Si allungano i tempi del processo in corso al Tribunale di Tempio Pausania per i presunti maltrattamenti dei bambini in un asilo comunale di Arzachena, che vede imputate la maestra Katia Tocca, e Paola Tali, titolare della cooperativa Progresso che gestiva la struttura. Oggi la giudice Camilla Tesi, che presiede il collegio giudicante, ha comunicato la nomina di un nuovo consulentetecnico d’ufficio per valutare e trascrivere le intercettazioni ambientali video e audio registrate nell’asilo, in sostituzione di quello precedentemente incaricato.

Il nuovo perito sarà nominato nel corso della prossima udienza, in programma il 26 ottobre.
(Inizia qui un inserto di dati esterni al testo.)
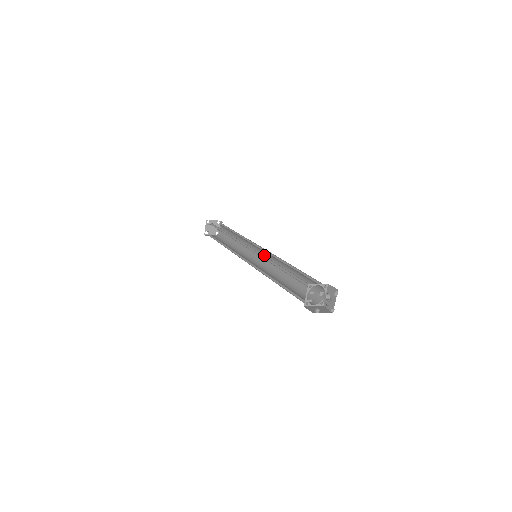
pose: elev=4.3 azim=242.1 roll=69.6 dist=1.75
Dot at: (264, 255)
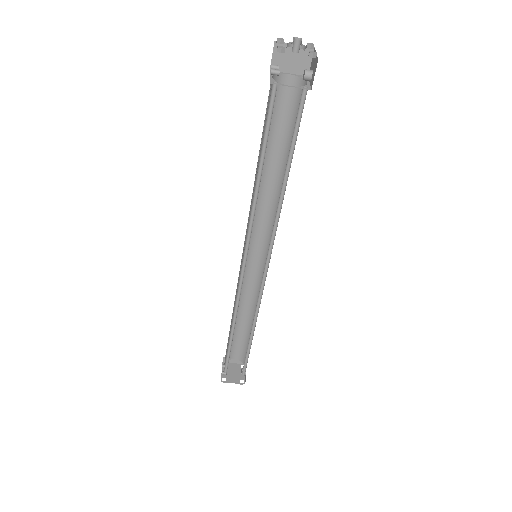
Dot at: occluded
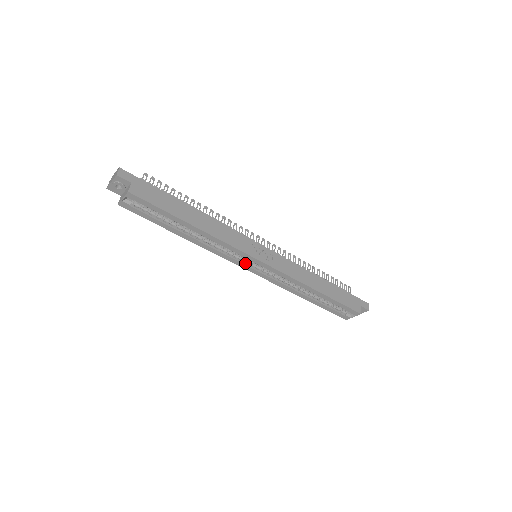
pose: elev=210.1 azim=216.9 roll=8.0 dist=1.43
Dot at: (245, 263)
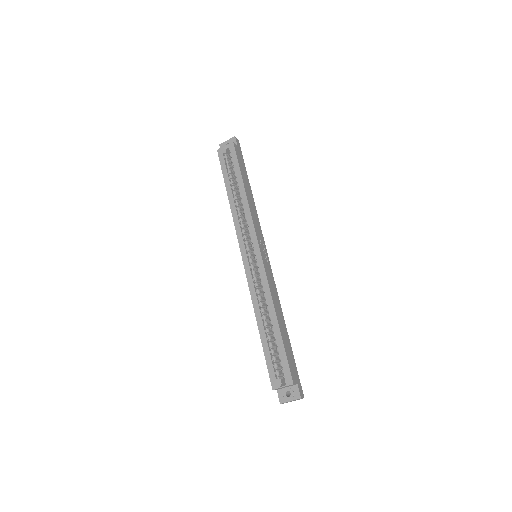
Dot at: (246, 248)
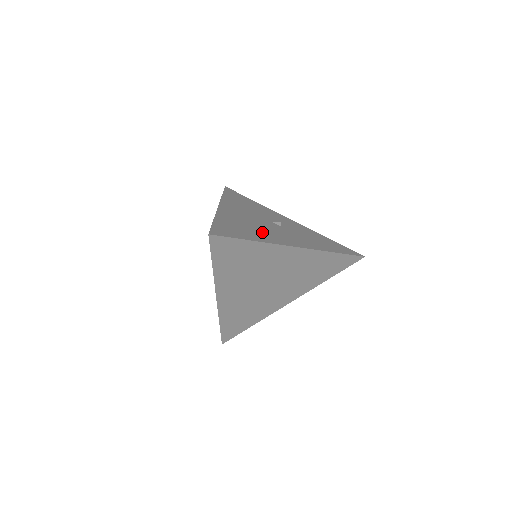
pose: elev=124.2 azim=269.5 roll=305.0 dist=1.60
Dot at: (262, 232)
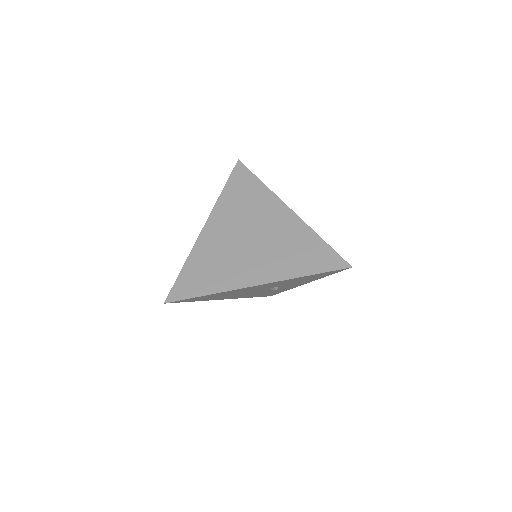
Dot at: occluded
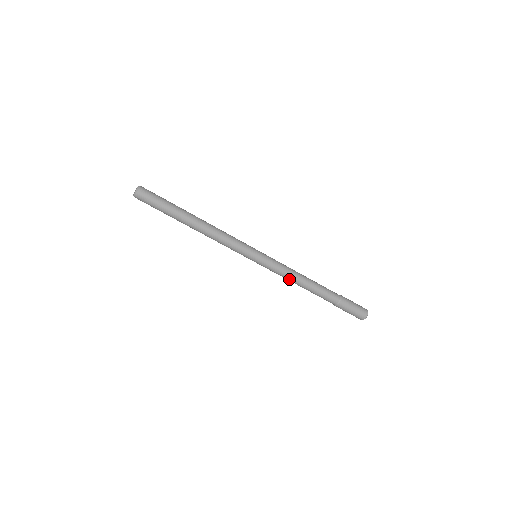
Intanto nell’udienza di ieri sono state raccolte le deposizione di un’altra mamma dei bambini che avrebbero subito i maltrattamenti. A parlare anche un’educatrice che svolse il tirocinio nell’asilo nel periodo contestato.

La mamma ha raccontato dei cambiamenti di umore del figlio, diventato irrequieto e pauroso, e delle lamentele degli altri genitori perché i bambini a volte venivano lasciati a digiuno per punizione. L’educatrice ha confermato i metodi rudi seguiti nella scuola e ha detto che in diverse occasioni i piccoli alunni, se si rifiutavano di mangiare, venivano imboccati a forza.

Katia Tocca, difesa dall’avvocato Jacopo Merlini, è accusata dalla Procura di maltrattamenti su diversi bambini, mentre a Paola Tali, difesa dallo stesso Merlini e dall’avvocato Sergio Diomedi, è contestata l’omessa segnalazione dei maltrattamenti. Le famiglie dei bambini, così come il Comune di Arzachena, si sono costituite parte civile con gli avvocati Domenica Gala, Giovanna Maria Poggi, Francesca Agostina Pileri, Christian Cicoria e Stefano Forgiarini.